Die Region Toskana umfasst rund 63.633 Hektar Rebfläche. So wie in Frankreich Bordeaux und Burgund die berühmtesten Weinbaugebiete sind, gilt dies in Italien – neben der Region Piemont – für die Toskana. Daher ist sie Mitglied im Netzwerk Great Wine Capitals. Die Hauptrebsorte der Toskana ist der Sangiovese. Im Chianti, dem bekanntesten Wein der Gegend, hat diese Sorte einen Anteil von mindestens 75 %. Der sehr teure Brunello di Montalcino und der oft als dessen kleiner Bruder bezeichnete Rosso di Montalcino werden zu 100 % aus einer Unterart der Sangiovese-Traube erzeugt, der Brunello-Traube, die auch Sangiovese Grosso genannt wird.

An der Küste zum Mittelmeer werden seit Ende der 1960er und zu Anfang der 1970er Jahre auch Cabernet Trauben wie Cabernet Sauvignon und Cabernet Franc angebaut. Was als Experiment und als Vergnügen begann, entwickelte sich in der Folgezeit zu dem Phänomen der Super-Toskaner (engl. Super Tuscans). Der Sassicaia aus dem Weingut Tenuta San Guido beispielsweise etwa war Jahre lang einer der teuersten Tafelweine der Welt, da diese Trauben in der Toskana keinen DOC Status genossen. Bald bekommt er jedoch als Bolgheri, Unterzone Sassicaia, das DOC zugesprochen. Andere Beispiele sind der Tignanello von den Weingütern des Marchese Antinori, sowie der Ornellaia und der Masseto aus dem Haus Tenuta dell’Ornellaia.

Eine Spezialität der Toskana ist neben diesen Rotweinen der Vino Santo.
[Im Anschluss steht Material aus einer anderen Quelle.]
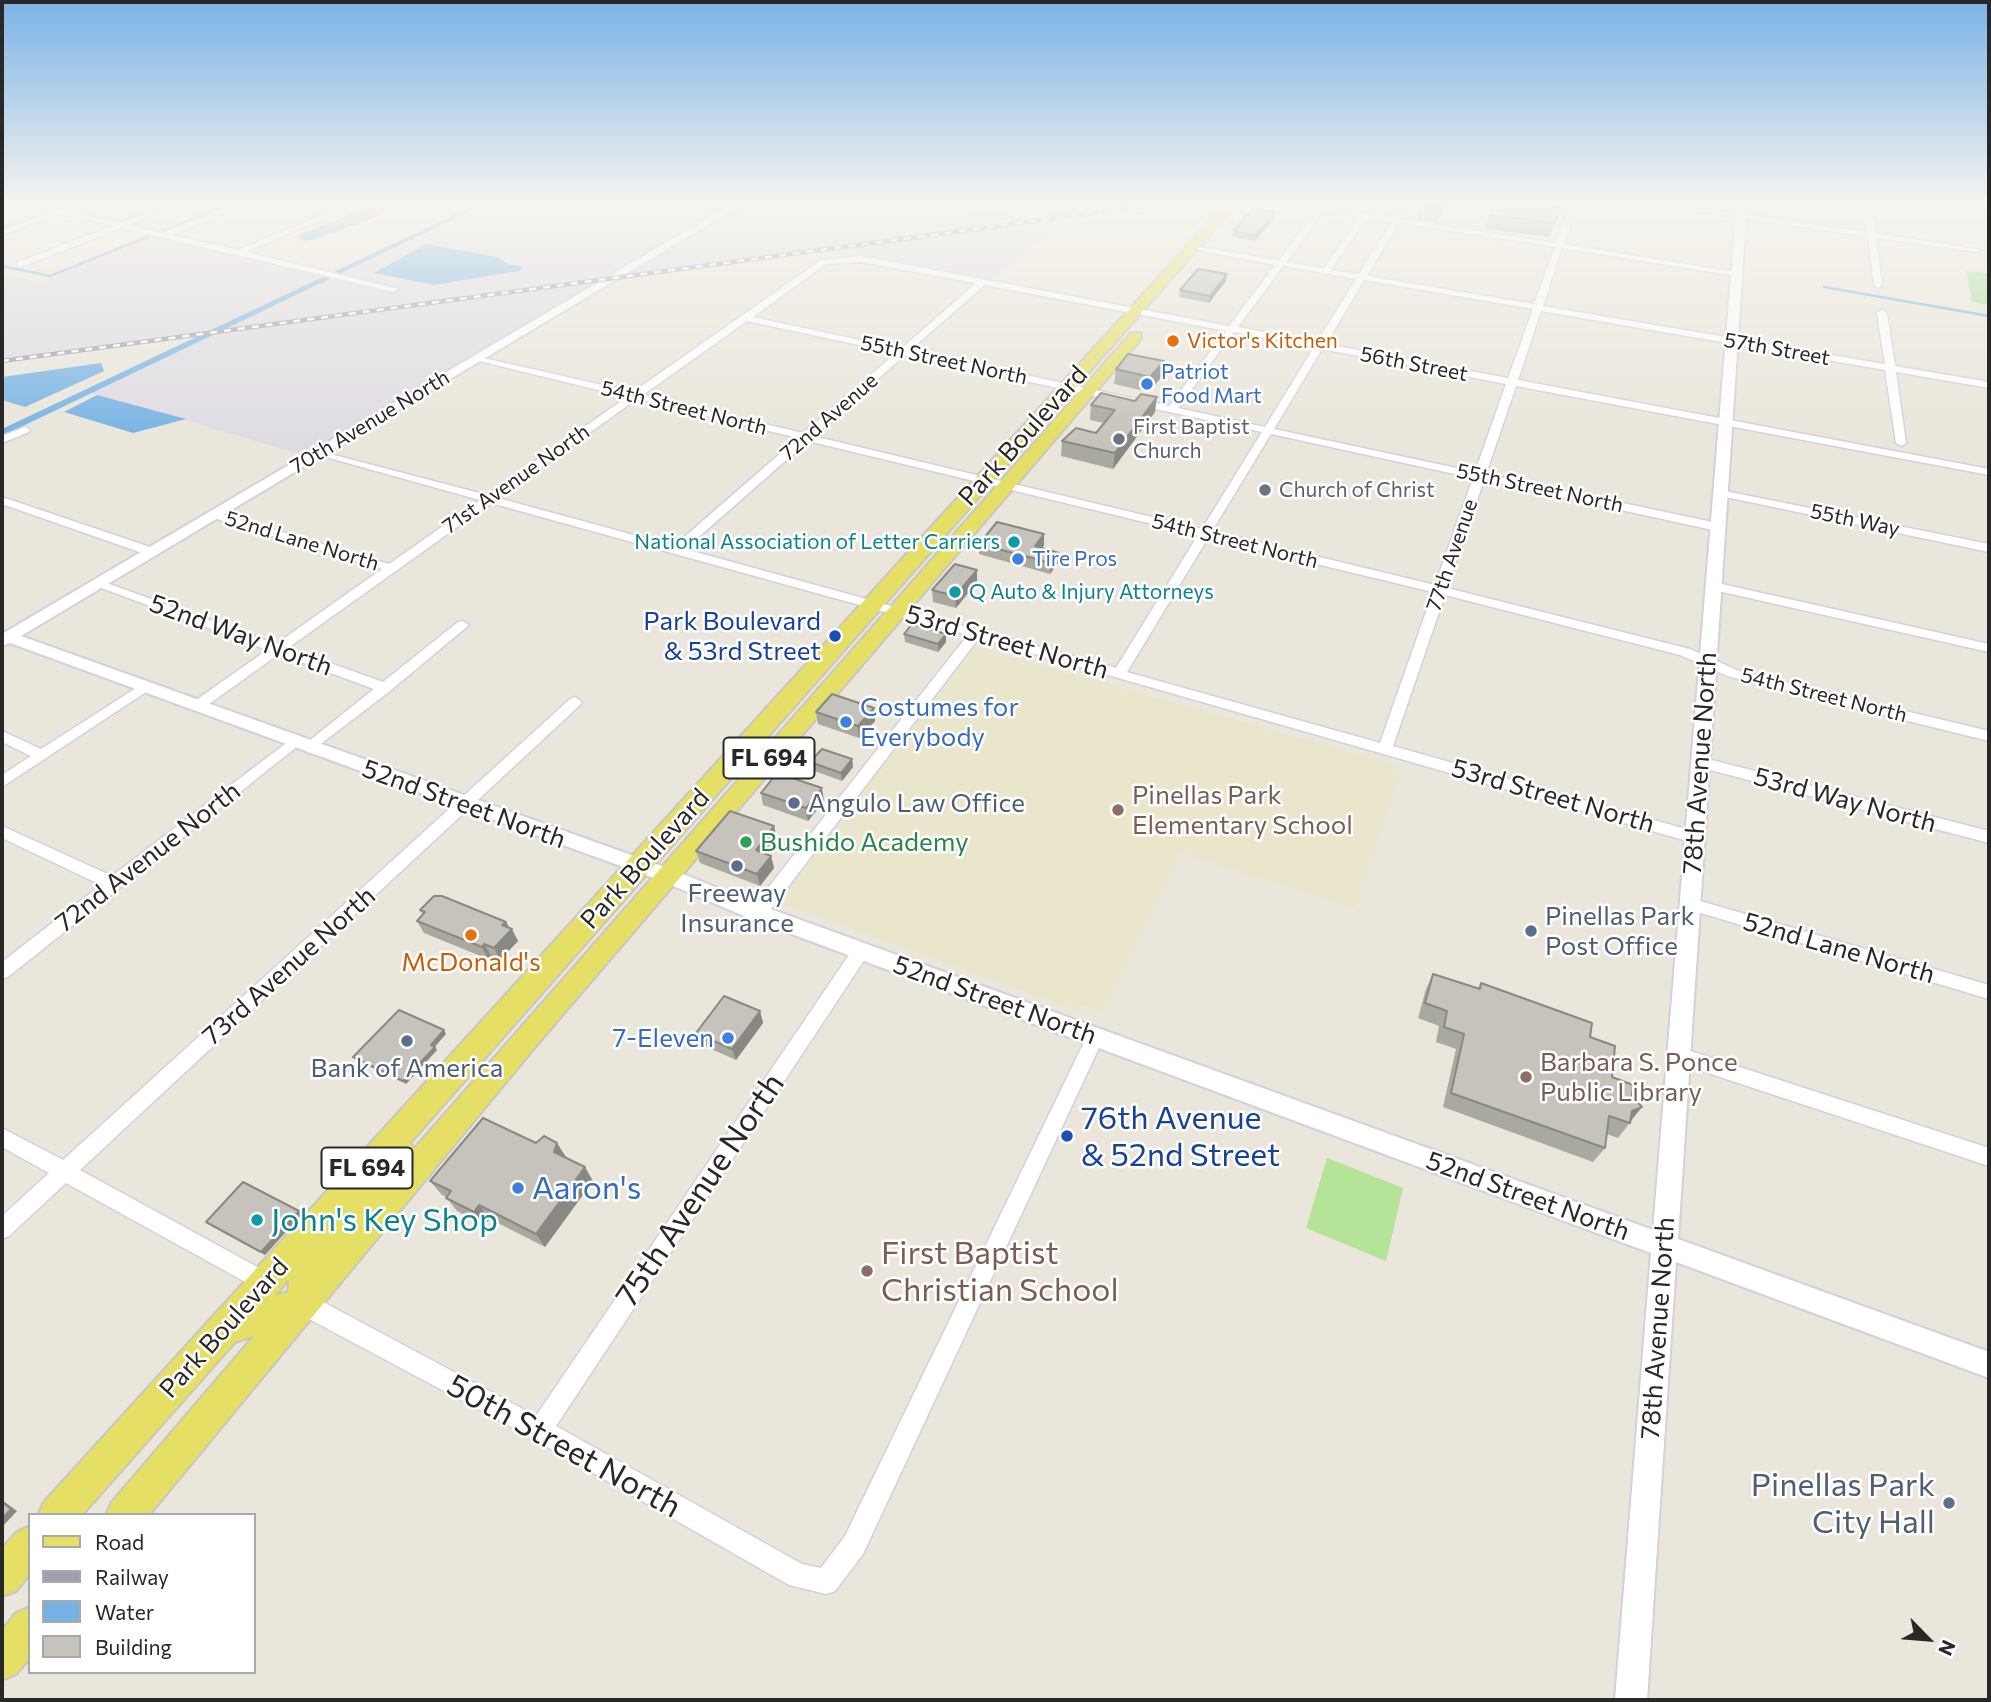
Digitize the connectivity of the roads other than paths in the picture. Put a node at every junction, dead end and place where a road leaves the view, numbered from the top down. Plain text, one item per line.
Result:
1 (369, 282) edge
2 (604, 282) edge
3 (796, 282) edge
4 (983, 282) edge
5 (985, 282) edge
6 (1161, 282) edge
7 (1267, 282) edge
8 (1359, 282) edge
9 (1394, 282) edge
10 (1546, 282) edge
11 (1735, 282) edge
12 (394, 289) dead end
13 (1538, 307) junction
14 (1158, 309) junction
15 (1136, 311) junction
16 (1882, 313) dead end
17 (747, 318) junction
18 (1231, 329) junction
19 (1731, 341) junction
20 (1319, 346) junction
21 (904, 352) junction
22 (478, 358) junction
23 (1890, 368) junction
24 (1512, 383) junction
25 (1989, 385) edge
26 (1068, 387) junction
27 (1088, 391) junction
28 (635, 395) junction
29 (1172, 409) junction
30 (1725, 423) junction
31 (25, 430) dead end
32 (1268, 430) junction
33 (805, 438) junction
34 (2, 440) edge
35 (1901, 443) dead end
36 (319, 453) junction
37 (1989, 472) edge
38 (1480, 475) junction
39 (984, 480) junction
40 (1006, 485) junction
41 (1720, 493) junction
42 (489, 499) junction
43 (2, 500) edge
44 (214, 515) junction
45 (1717, 527) junction
46 (1204, 535) junction
47 (1989, 548) edge
48 (675, 551) junction
49 (152, 552) junction
50 (390, 568) junction
51 (97, 584) junction
52 (1713, 586) junction
53 (1440, 590) junction
54 (873, 604) junction
55 (897, 611) junction
56 (463, 625) dead end
57 (976, 633) junction
58 (4, 638) edge
59 (280, 648) junction
60 (1989, 648) edge
61 (1707, 663) junction
62 (1119, 674) junction
63 (144, 687) junction
64 (385, 688) junction
65 (575, 702) dead end
66 (197, 706) junction
67 (2, 736) edge
68 (1989, 736) edge
69 (302, 745) junction
70 (1385, 749) junction
71 (42, 755) junction
72 (1700, 762) junction
73 (2, 782) edge
74 (466, 805) junction
75 (2, 832) edge
76 (1694, 837) junction
77 (1989, 837) edge
78 (653, 870) junction
79 (114, 884) junction
80 (1690, 904) junction
81 (758, 913) junction
82 (861, 951) junction
83 (2, 972) edge
84 (1989, 992) edge
85 (1095, 1037) junction
86 (1678, 1055) junction
87 (410, 1119) junction
88 (2, 1138) edge
89 (1989, 1157) edge
90 (64, 1172) junction
91 (2, 1229) edge
92 (1664, 1246) junction
93 (265, 1282) junction
94 (304, 1304) junction
95 (223, 1329) junction
96 (1989, 1365) edge
97 (540, 1430) junction
98 (59, 1513) edge
99 (127, 1513) edge
100 (28, 1547) edge
101 (2, 1577) edge
102 (28, 1629) edge
103 (2, 1660) edge
104 (1631, 1700) edge

1 - 12 street
2 - 22 street, 70th Avenue North
3 - 17 street, 71st Avenue North
4 - 21 street, 72nd Avenue
5 - 15 street, 56th Street
6 - 15 main road, Park Boulevard / FL 694
7 - 18 street
8 - 20 street
9 - 13 street, 57th Street
10 - 13 street, 77th Avenue
11 - 19 street, 78th Avenue North
13 - 19 street, 57th Street
13 - 24 street, 77th Avenue
14 - 15 street, 56th Street
14 - 18 street, 56th Street
14 - 27 main road, Park Boulevard / FL 694
15 - 26 main road, Park Boulevard / FL 694
16 - 23 street
17 - 21 street, 55th Street North
17 - 28 street, 71st Avenue North
18 - 20 street, 56th Street
18 - 29 street
19 - 23 street, 57th Street
19 - 30 street, 78th Avenue North
20 - 24 street, 56th Street
20 - 32 street
21 - 26 street, 55th Street North
21 - 33 street, 72nd Avenue
22 - 28 street, 54th Street North
22 - 36 street, 70th Avenue North
23 - 25 street, 57th Street
23 - 35 street
24 - 30 street, 56th Street
24 - 38 street, 77th Avenue
26 - 27 street, 55th Street North
26 - 39 main road, Park Boulevard / FL 694
27 - 29 street, 55th Street North
27 - 40 main road, Park Boulevard / FL 694
28 - 33 street, 54th Street North
28 - 42 street, 71st Avenue North
29 - 32 street, 55th Street North
30 - 37 street, 56th Street
30 - 41 street, 78th Avenue North
31 - 34 street
32 - 38 street, 55th Street North
32 - 46 street
33 - 39 street, 54th Street North
33 - 48 street, 72nd Avenue
36 - 42 street, 53rd Street North
36 - 44 street, 70th Avenue North
38 - 45 street, 55th Street North
38 - 53 street, 77th Avenue
39 - 40 street, 54th Street North
39 - 54 main road, Park Boulevard / FL 694
40 - 46 street, 54th Street North
40 - 55 main road, Park Boulevard / FL 694
41 - 45 street, 78th Avenue North
41 - 47 street, 55th Way
42 - 48 street, 53rd Street North
42 - 50 street, 71st Avenue North
43 - 49 street, 52nd Way North
44 - 49 street, 70th Avenue North
44 - 50 street, 52nd Lane North
45 - 52 street, 78th Avenue North
46 - 53 street, 54th Street North
46 - 62 street
48 - 54 street, 53rd Street North
49 - 51 street, 70th Avenue North
50 - 59 street, 71st Avenue North
51 - 58 street, 70th Avenue North
51 - 59 street, 52nd Way North
52 - 60 street
52 - 61 street, 78th Avenue North
53 - 61 street, 54th Street North
53 - 70 street, 77th Avenue
54 - 55 street, 53rd Street North
54 - 78 main road, Park Boulevard / FL 694
55 - 57 street, 53rd Street North
55 - 78 main road, Park Boulevard / FL 694
56 - 64 street, 72nd Avenue North
57 - 62 street, 53rd Street North
57 - 81 street
58 - 63 street, 52nd Street North
59 - 64 street, 52nd Way North
59 - 66 street, 71st Avenue North
61 - 68 street, 54th Street North
61 - 72 street, 78th Avenue North
62 - 70 street, 53rd Street North
63 - 66 street, 52nd Street North
63 - 71 street
64 - 69 street, 72nd Avenue North
65 - 74 street, 73rd Avenue North
66 - 69 street, 52nd Street North
67 - 71 street
69 - 74 street, 52nd Street North
69 - 79 street, 72nd Avenue North
70 - 76 street, 53rd Street North
71 - 73 street
72 - 76 street, 78th Avenue North
72 - 77 street, 53rd Way North
74 - 78 street, 52nd Street North
74 - 90 street, 73rd Avenue North
75 - 79 street
76 - 80 street, 78th Avenue North
78 - 81 street, 52nd Street North
78 - 87 main road, Park Boulevard / FL 694
78 - 94 main road, Park Boulevard / FL 694
79 - 83 street, 72nd Avenue North
80 - 84 street, 52nd Lane North
80 - 86 street, 78th Avenue North
81 - 82 street, 52nd Street North
82 - 85 street, 52nd Street North
82 - 97 street, 75th Avenue North
85 - 92 street, 52nd Street North
85 - 97 street, 50th Street North
86 - 89 street
86 - 92 street, 78th Avenue North
87 - 93 main road, Park Boulevard / FL 694
87 - 94 main road
88 - 90 street
90 - 91 street, 73rd Avenue North
90 - 93 street
92 - 96 street, 52nd Street North
92 - 104 street, 78th Avenue North
93 - 95 main road, Park Boulevard / FL 694
94 - 95 main road
94 - 97 street, 50th Street North
94 - 99 main road, Park Boulevard / FL 694
95 - 98 main road, Park Boulevard / FL 694
100 - 101 main road
102 - 103 main road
Dieser Oxidativ ausgebaute aufgespritete Süßwein wird häufig zusammen mit Cantuccini, einem traditionellem Mandelgebäck angeboten.

Die acht DOCG-Gebiete der Toskana
Brunello di Montalcino, Carmignano, Chianti, Montecucco Sangiovese, Chianti classico, Morellino di Scansano, Vino Nobile di Montepulciano, Vernaccia di San Gimignano.

DOC-Weine der Toskana
Ansonica Costa dell’Argentario, Barco Reale di Carmignano, Bianco dell’Empolese, Bianco della Valdinievole, Bianco delle Colline Lucchesi, Bianco di Pitigliano, Bianco Pisano di S. Torpè, Bianco Val d’Arbia, Bianco Vergine Val di Chiana, Bolgheri, Bolgheri Sassicaia, Candia dei Colli Apuani, Colli dell’Etruria Centrale, Colli di Luni, Colline Lucchesi, Elba, Montecarlo, Monteregio di Massa Marittima, Montescudaio, Morellino di Scansano, Moscadello di Montalcino, Parrina, Pomino, Rosso di Montalcino, Rosso di Montepulciano, San Gimignano, Sant’Antimo, Val d’Arbia, Val di Cornia, Vino Nobile di Montepulciano, Vinsanto del Chianti Classico, Vinsanto di Montepulciano.

IGT-Weine der Toskana
Alta Valle della Greve, Colli della Toscana centrale, Maremma Toscana, Toscano oder Toscana, Val di Magra.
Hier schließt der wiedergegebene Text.